__PROBLEM SET__.
[A] Decide whether each statement agrees with the natural gas price report below, answering yes or no and quoting the deciding words of the report: (i) The Henry Hub spot price rose about 29 percent for the week. (ii) The highest price in the country yesterday was at the Southern California border. (iii) Natural gas in storage was below the 5-year average.
[B] Express everything in the records from the line containing "- Easy to build" down through the end of the records as a Markdown table with the columns Row and Line. Leave out blank lines.

__SOURCE PASSAGE__.
Overview: Thursday, October 12 (next release 2:00 p.m. on October 19, 2006)

Natural gas spot prices increased sharply this week (Wednesday-Wednesday, October 4-11) as colder temperatures crept into the Midwest. For the week, the price at the Henry Hub increased $1.28 per MMBtu, or about 29 percent, to $5.65. At the New York Mercantile Exchange (NYMEX), the price of the futures contract for November delivery at the Henry Hub moved higher by about 16 cents per MMBtu to settle yesterday (Wednesday, October 11) at $6.150. Natural gas in storage was 3,389 Bcf as of Friday, October 6, which is 11.8 percent higher than the 5-year average. The spot price for West Texas Intermediate (WTI) crude oil decreased $1.97 per barrel, or about 3 percent, since last Wednesday (October 4) to trade yesterday at $57.56 per barrel or $9.92 per MMBtu.  


Spot price increases were widespread this week, with prices at most reporting market locations outside of the Rockies increasing by more than $1 per MMBtu. The Henry Hub price has risen in five of the past six trading sessions, trading at the end of this report week at $5.65 per MMBtu, as autumn weather sets in. This is the highest price for next-day delivery at the Henry Hub in more than a month (since September 6). However, the spot price is still considerably lower (about 60 percent) than it was this time last year, following the devastating hurricane season. At this time last year the Henry Hub was just coming back into service after Hurricane Rita struck, and the first price quotes exceeded $13 per MMBtu. In contrast, this hurricane season, which does not end officially until November 1, has yielded little, if any, interruption of natural gas flows from the Gulf of Mexico. This is certainly one factor in what was a trend of generally declining prices in September. However, that trend reversed in early October with 2 straight weeks of price increases. Trading locations in producing areas along the Gulf Coast this week registered increases from $0.77 to $1.33 per MMBtu. In the Midwest, where low temperatures were below freezing in some areas, the average price increased $1.33 per MMBtu to $5.79. Although the unusually cold temperatures have not quite reached the Northeast, prices in the region gained an average of $1.30 per MMBtu to an average price of $6.02 as of Wednesday, October 11. The price for gas off Tennessee Gas Pipeline in New England (Zone 6) increased $1.30 per MMBtu to $6.18, which was the highest price in the country yesterday. In contrast to price trends in the East, prices decreased at several market locations in the Rockies on the week. The spot price at Opal, Wyoming, declined 28 cents per MMBtu on the week to $3.74. Prices in California were higher on the week, albeit less so than in the East. The price at the Southern California border increased $0.46 per MMBtu, or 10 percent, to $5.03.


 The price of the NYMEX futures contract for November delivery gained $0.155 per MMBtu on the week to settle at $6.150 yesterday (October 11), as the prices for contracts over the next year moved up this week in response to early cold temperatures. NYMEX futures also may have been pushed higher in technical trading following the precipitous decline last month, which was prompted by the lack of hurricane related shut-ins and, possibly, lower prices for crude oil and petroleum products that compete with natural gas. Before decreasing about 32 cents per MMBtu yesterday, the price of the November contract had increased in eight consecutive trading sessions. The sequence of price increases resulted in the highest price for the November contract ($6.466 per MMBtu on Tuesday, October 10) since mid-September. The NYMEX contract for February 2007 closed yesterday at $8.302 per MMBtu, up about 15 cents on the week and the highest price in the 12-month strip. Contracts for the heating season (November 2006 through March 2007) increased an average of nearly 15 cents per MMBtu to settle at an average of $7.71. This heating season average price is considerably lower than the $10-plus prices traded for the winter delivery contracts several months ago. Still, at yesterday's closing price, the November contract was trading at a 50-cent per MMBtu premium to the Henry Hub spot price, providing an economic incentive to store gas for later use. The 12-month strip, which is an average of futures prices for the coming year, increased about 14 cents per MMBtu to $7.74 since last Wednesday (October 4).

__INPUT DATA__.
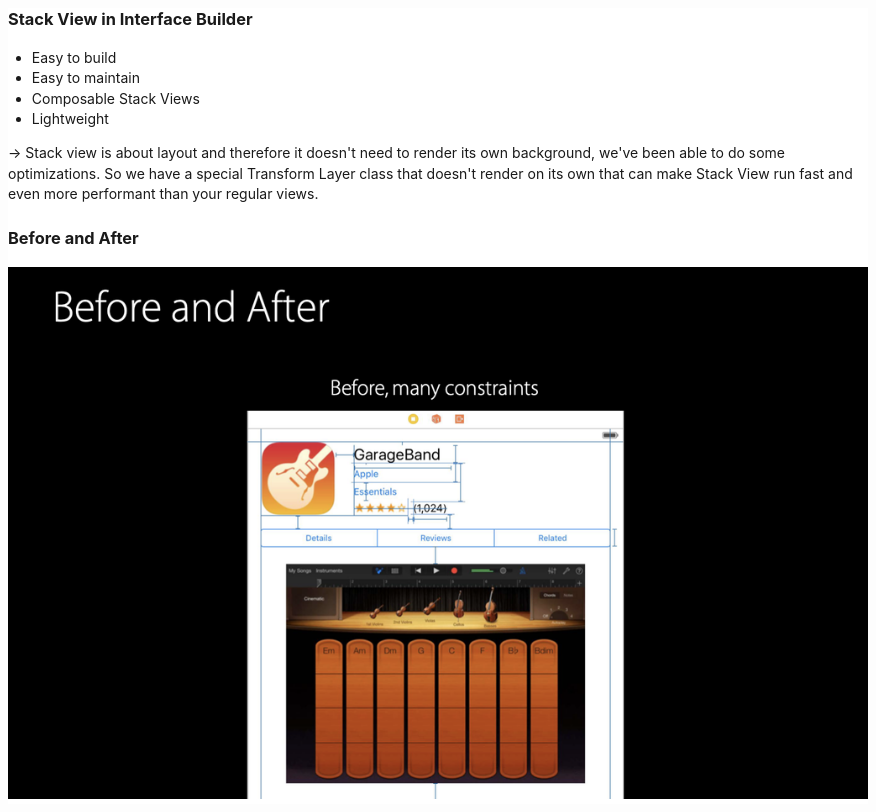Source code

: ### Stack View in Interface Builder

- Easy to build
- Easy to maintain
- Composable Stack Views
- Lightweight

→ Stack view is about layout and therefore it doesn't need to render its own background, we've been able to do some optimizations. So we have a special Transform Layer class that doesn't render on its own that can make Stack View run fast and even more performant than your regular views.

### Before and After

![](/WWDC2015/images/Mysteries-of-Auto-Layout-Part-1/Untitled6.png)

__PER-TASK ANSWERS__.
[A]
(i) Yes: "the price at the Henry Hub increased $1.28 per MMBtu, or about 29 percent, to $5.65."
(ii) No: "The price for gas off Tennessee Gas Pipeline in New England (Zone 6) increased $1.30 per MMBtu to $6.18, which was the highest price in the country yesterday."
(iii) No: "which is 11.8 percent higher than the 5-year average."

[B]
| Row | Line |
|---|---|
| 1 | - Easy to build |
| 2 | - Easy to maintain |
| 3 | - Composable Stack Views |
| 4 | - Lightweight |
| 5 | → Stack view is about layout and therefore it doesn't need to render its own background, we've been able to do some optimizations. So we have a special Transform Layer class that doesn't render on its own that can make Stack View run fast and even more performant than your regular views. |
| 6 | ### Before and After |
| 7 | ![](/WWDC2015/images/Mysteries-of-Auto-Layout-Part-1/Untitled6.png) |